Mi gusto por aquellos libros que no son tan renombrados en autores cuyas obras principales han sido tan aclamadas es palpable. Están Faulkner y ¡Absalón, Absalón!, Bukowski con su Pulp y Kafka y El Castillo. No puedo explicarme porqué, pero a veces logro identificarme más con obras, no más pequeñas, pero por lo menos sí más modestas en cuanto a ambición y envergadura de las mismas. Tal vez por eso aún persisto en mi dura batalla contra La Peste o El ingenioso Hidalgo don Quijote de la Mancha, que son libros a los que venceré algún día pero que me resultan difíciles, demasiado totalizadores de un sentimiento, quizá.
Así pues, Netochka Nezvanova es ligero, ágil, hermoso, vivaz incluso. Y esas obras sencillas pero sustanciales he tratado de no pasarlas por alto, porque siempre me encuentro con alguna sorpresa. Hay libros a los que no puedes rechazar bajo los argumentos de otros, porque son personales y precisos. Y con Netochka Nezvanova hubo una chispa de reconocimiento entre un conjunto de situaciones del libro y cierta concepción premeditada que tenía yo de la sociedad en ese entonces.

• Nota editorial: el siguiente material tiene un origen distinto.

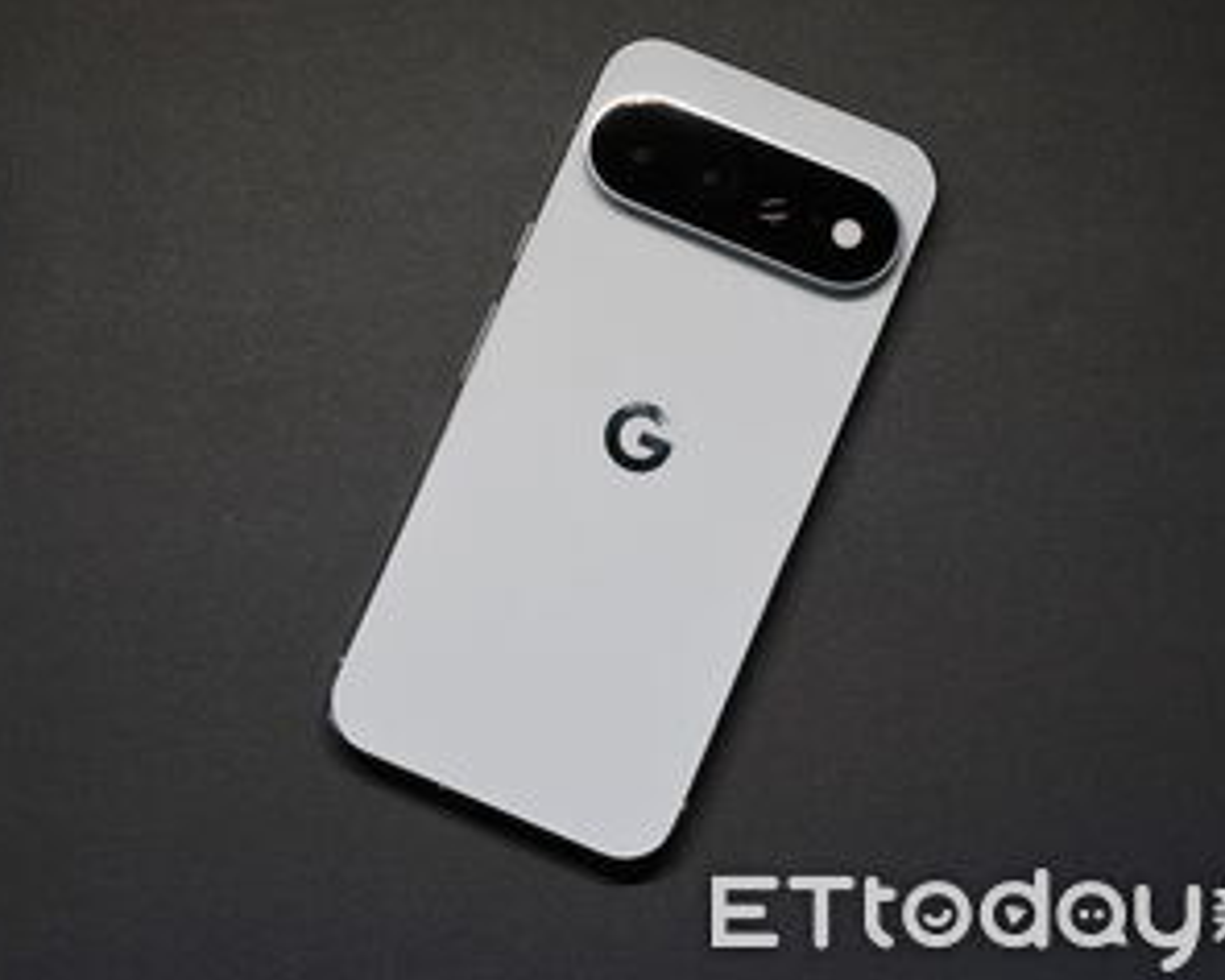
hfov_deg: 32.5
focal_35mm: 58
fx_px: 2102
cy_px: 445
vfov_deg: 26.3
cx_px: 637
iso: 220
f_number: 6.3
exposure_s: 1/50
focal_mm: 30.5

Y el padrastro fracasado y tiránico sirve para expresar muy bien esa concepción. En esa época, yo tendría a lo sumo 11 años, pensaba mucho en cómo estaba organizado el mundo, y la injusticia de la obra llegaba a conmoverme de un modo extraño.
Yo no era la persona indiferente que soy ahora, claro, y el libro dejaba un par de preguntas tintineantes en mi cerebro. Y para una persona de esa edad esas preguntas adquieren cierta importancia. Yo no solía leer literatura, y en realidad nunca me ha interesado la literatura más que para hacerme preguntas acerca de ella. Y el librito me enganchó, de alguna manera, al pensamiento. Claro, yo solía pensar, pero aquel era ahora un pensamiento algo más elaborado. El prólogo de un mal libro de Sigmund Freud, 'El malestar en la cultura', y esta obrita de Dostoievski a la que le he cogido tanta admiración me daban algo en qué ocupar la mente.
Y así es como nace un vicio, el de volver constantemente sobre las palabras, sobre los hechos, sobre los pensamientos, el de revisar con insistencia pasmosa todo aquello que te rodea, el de tener una justificación para no dormir, aunque mi insomnio fuese injustificable, porque siempre había algo en el fondo de todo que actuaba como motivo para revisar la metódica agenda de la locura imperante. Y si a menudo todo discurre por las fuentes ineluctables de una reflexión que persiste, tal vez se deba a ese libro, también. Por eso me rehúso a dar crédito a lo que se dice sobre un libro, porque podría ser otro Netochka Nezvanova, otro que no me planteaba leer, otro que parecía no prometer nada y que, en el curioso orden de las cosas, no necesitaba prometer para cumplir.